Among the lines below, restate word for word only those from the line with "The output image" through the line with "the wet rock at pixel 437 300: 11.80", with both end lines kept.

● RECORDS FOR THE EXERCISE
========

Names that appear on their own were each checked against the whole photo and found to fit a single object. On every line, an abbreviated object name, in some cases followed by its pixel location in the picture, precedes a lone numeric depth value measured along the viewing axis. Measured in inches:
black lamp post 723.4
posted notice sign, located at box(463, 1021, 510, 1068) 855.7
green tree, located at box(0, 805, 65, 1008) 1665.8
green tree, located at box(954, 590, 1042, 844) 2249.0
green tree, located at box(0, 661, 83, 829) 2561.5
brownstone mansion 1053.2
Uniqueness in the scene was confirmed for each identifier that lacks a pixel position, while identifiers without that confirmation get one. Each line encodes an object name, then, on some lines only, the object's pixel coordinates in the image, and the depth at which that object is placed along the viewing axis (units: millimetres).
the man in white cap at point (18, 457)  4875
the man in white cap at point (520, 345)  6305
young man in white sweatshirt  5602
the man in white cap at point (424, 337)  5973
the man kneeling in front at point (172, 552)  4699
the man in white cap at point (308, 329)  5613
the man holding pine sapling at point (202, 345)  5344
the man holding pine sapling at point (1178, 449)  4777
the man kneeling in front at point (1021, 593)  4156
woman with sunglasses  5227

========

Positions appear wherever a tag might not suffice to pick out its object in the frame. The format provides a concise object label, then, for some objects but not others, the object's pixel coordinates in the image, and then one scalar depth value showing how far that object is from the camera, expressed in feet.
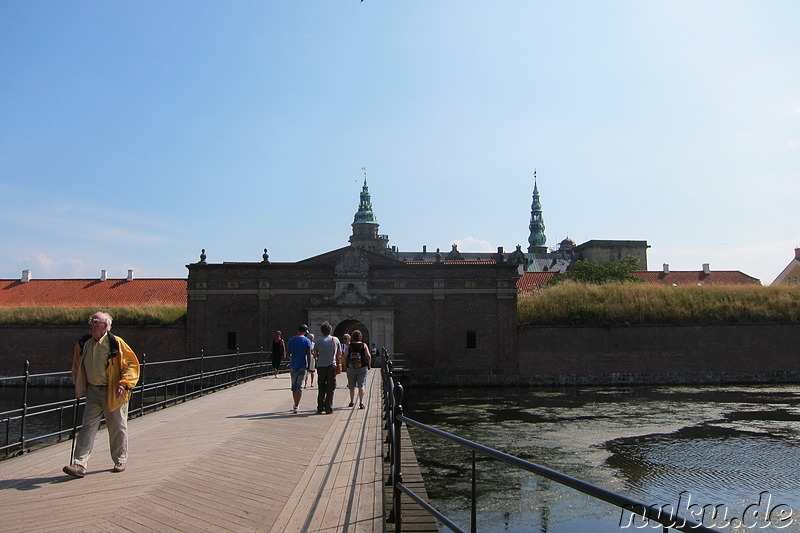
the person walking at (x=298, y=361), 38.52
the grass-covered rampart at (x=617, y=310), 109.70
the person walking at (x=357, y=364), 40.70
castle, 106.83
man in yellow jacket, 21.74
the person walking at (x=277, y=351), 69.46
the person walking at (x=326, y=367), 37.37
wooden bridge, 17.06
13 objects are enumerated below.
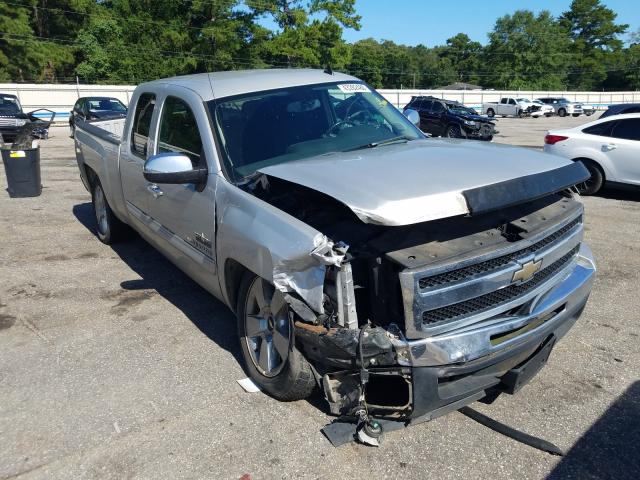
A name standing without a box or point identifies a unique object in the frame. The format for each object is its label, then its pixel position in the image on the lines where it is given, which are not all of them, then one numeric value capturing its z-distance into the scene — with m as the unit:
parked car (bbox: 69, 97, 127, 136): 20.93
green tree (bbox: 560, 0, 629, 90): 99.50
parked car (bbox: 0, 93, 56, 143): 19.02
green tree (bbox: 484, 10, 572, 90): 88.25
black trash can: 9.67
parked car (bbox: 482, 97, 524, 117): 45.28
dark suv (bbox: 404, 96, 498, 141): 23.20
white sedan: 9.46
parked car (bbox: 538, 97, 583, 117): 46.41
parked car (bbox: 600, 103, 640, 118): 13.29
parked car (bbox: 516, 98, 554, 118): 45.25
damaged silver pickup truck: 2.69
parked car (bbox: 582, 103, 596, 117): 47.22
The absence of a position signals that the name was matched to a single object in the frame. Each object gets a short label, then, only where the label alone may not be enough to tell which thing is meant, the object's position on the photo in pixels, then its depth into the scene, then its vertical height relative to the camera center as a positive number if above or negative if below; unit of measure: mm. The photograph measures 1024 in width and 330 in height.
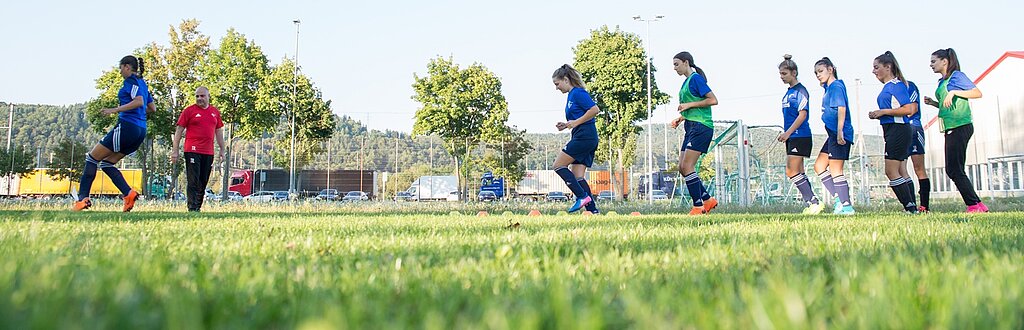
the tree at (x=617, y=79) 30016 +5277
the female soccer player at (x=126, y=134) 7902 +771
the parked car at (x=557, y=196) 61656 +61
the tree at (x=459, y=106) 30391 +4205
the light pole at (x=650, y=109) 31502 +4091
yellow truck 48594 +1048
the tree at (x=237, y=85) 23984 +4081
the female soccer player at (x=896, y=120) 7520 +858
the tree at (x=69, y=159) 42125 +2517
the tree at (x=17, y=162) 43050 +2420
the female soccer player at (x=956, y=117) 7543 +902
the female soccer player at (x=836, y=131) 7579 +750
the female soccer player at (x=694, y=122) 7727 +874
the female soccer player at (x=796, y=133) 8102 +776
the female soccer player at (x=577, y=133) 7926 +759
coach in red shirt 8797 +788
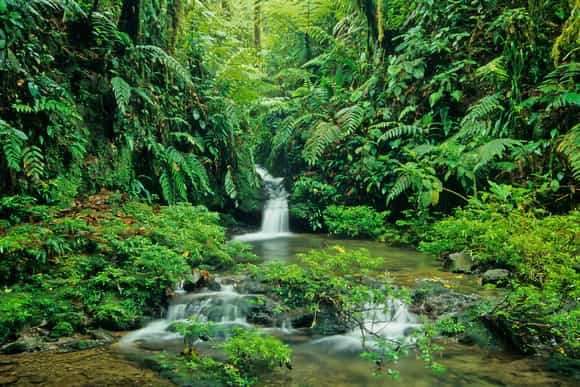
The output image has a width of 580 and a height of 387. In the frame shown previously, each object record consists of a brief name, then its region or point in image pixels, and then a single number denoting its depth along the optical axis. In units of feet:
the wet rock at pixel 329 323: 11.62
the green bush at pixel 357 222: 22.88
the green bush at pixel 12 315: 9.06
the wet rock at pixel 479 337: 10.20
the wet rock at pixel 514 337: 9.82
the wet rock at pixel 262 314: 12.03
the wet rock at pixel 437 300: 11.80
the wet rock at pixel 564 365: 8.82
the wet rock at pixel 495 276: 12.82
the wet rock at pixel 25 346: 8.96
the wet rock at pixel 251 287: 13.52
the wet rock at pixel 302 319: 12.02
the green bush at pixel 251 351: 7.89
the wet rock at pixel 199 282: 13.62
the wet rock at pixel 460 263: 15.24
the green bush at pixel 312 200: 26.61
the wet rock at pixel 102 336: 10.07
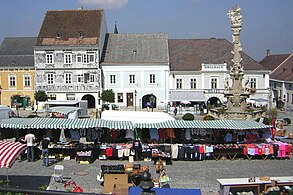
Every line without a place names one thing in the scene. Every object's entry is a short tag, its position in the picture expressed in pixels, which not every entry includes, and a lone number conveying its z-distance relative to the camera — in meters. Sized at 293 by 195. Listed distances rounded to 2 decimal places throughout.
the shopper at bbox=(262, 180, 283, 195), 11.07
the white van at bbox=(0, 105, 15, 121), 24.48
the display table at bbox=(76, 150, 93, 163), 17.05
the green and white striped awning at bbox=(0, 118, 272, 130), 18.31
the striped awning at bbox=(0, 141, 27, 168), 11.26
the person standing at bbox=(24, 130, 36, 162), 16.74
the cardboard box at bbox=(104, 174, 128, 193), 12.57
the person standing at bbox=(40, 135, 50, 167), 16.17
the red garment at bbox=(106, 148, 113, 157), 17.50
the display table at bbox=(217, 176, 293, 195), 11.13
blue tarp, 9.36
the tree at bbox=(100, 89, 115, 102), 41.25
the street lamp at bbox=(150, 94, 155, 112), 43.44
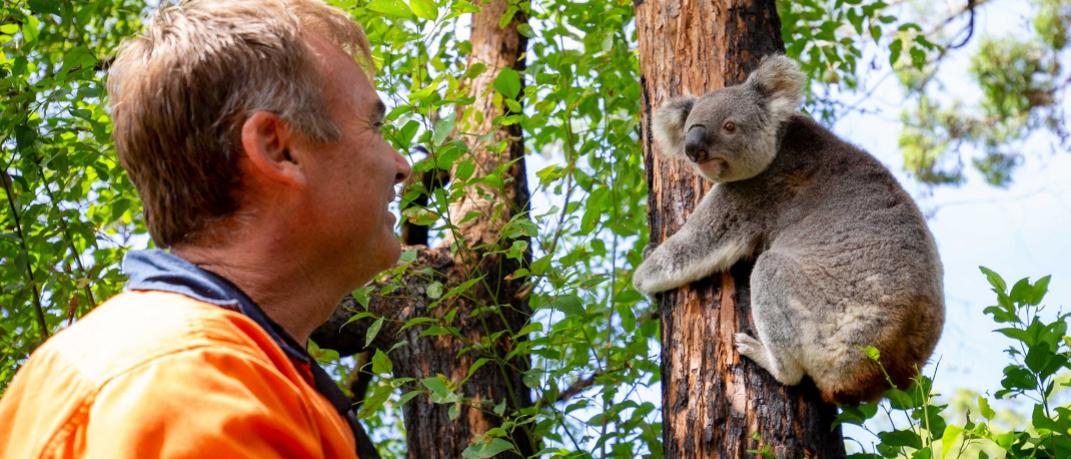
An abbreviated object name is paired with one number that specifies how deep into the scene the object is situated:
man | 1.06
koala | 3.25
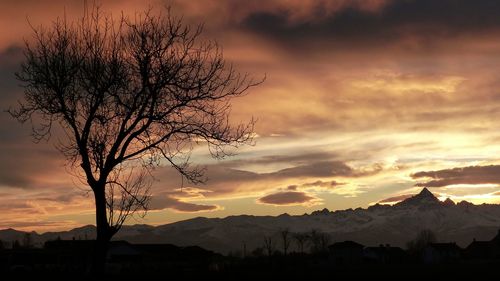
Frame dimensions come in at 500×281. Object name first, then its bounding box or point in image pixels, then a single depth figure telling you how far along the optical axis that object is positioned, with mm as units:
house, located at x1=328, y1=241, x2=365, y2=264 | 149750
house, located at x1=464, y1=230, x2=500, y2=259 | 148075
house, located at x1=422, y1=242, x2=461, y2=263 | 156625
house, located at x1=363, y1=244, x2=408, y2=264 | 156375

========

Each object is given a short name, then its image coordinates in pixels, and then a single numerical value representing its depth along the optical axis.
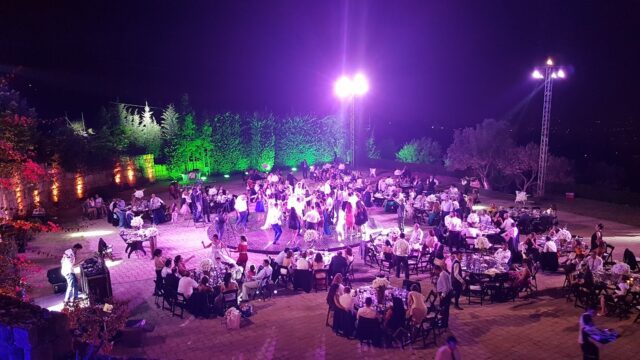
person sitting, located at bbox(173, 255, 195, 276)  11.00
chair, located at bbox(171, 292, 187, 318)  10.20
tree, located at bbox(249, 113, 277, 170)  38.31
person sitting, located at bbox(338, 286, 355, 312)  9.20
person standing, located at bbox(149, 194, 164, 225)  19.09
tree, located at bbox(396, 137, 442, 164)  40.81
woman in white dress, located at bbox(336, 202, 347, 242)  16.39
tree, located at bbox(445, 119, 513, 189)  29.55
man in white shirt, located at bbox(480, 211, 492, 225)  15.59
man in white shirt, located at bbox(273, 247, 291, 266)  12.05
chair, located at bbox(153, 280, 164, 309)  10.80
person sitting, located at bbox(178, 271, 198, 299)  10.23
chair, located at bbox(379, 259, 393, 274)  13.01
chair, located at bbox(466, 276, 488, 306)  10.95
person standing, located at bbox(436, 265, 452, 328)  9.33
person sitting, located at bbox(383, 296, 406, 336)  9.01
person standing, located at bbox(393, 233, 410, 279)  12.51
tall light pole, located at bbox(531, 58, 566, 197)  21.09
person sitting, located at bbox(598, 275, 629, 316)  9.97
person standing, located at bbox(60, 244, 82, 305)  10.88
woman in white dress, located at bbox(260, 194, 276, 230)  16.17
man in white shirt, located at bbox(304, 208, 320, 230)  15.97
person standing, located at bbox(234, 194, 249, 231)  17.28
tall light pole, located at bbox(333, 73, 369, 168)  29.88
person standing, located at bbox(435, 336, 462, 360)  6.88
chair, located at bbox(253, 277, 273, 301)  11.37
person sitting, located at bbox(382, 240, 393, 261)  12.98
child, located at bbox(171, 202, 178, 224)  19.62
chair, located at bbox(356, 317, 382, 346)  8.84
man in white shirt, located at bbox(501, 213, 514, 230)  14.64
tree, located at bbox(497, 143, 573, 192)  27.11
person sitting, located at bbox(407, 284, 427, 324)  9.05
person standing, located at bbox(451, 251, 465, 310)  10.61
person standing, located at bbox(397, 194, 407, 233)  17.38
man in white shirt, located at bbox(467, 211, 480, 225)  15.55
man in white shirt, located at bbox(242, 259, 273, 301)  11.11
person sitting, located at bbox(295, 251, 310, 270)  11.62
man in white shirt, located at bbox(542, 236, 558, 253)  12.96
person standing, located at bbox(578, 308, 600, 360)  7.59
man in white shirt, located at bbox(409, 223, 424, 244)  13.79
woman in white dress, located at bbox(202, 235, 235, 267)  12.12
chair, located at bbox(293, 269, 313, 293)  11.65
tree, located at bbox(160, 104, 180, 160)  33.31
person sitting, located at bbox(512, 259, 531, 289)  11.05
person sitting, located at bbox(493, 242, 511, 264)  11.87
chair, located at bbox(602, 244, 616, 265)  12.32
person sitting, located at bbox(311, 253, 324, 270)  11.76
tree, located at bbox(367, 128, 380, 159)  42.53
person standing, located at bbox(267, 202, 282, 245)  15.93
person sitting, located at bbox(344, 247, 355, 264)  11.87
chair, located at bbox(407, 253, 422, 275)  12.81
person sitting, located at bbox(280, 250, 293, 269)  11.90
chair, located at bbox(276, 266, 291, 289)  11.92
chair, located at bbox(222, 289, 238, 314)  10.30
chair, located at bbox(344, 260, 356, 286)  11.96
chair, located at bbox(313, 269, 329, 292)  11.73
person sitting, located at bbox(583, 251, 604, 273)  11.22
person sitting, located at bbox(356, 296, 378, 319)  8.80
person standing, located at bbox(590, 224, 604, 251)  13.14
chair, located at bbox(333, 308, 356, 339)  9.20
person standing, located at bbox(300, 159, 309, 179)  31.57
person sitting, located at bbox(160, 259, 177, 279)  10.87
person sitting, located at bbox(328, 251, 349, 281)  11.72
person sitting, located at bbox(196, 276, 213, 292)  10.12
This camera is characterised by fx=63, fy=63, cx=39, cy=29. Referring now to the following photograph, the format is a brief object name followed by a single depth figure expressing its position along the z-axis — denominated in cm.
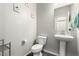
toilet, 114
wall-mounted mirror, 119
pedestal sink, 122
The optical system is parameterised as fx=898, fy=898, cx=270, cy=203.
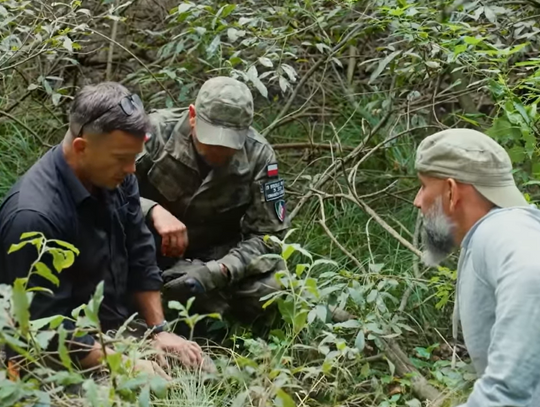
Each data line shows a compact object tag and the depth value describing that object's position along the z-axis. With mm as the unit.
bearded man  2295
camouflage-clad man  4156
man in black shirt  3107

========

● TASK RESULT
The output image has a width of 580 and a height of 387. In the frame shown previously, each object record consists of a brief name, then its region or point in image pixels, and then a single number denoting its depth along the optical axis. In units of feet:
the wet rock at pixel 329 323: 11.62
the green bush at pixel 357 222: 22.88
the green bush at pixel 12 315: 9.06
the wet rock at pixel 479 337: 10.20
the wet rock at pixel 514 337: 9.82
the wet rock at pixel 262 314: 12.03
the wet rock at pixel 437 300: 11.80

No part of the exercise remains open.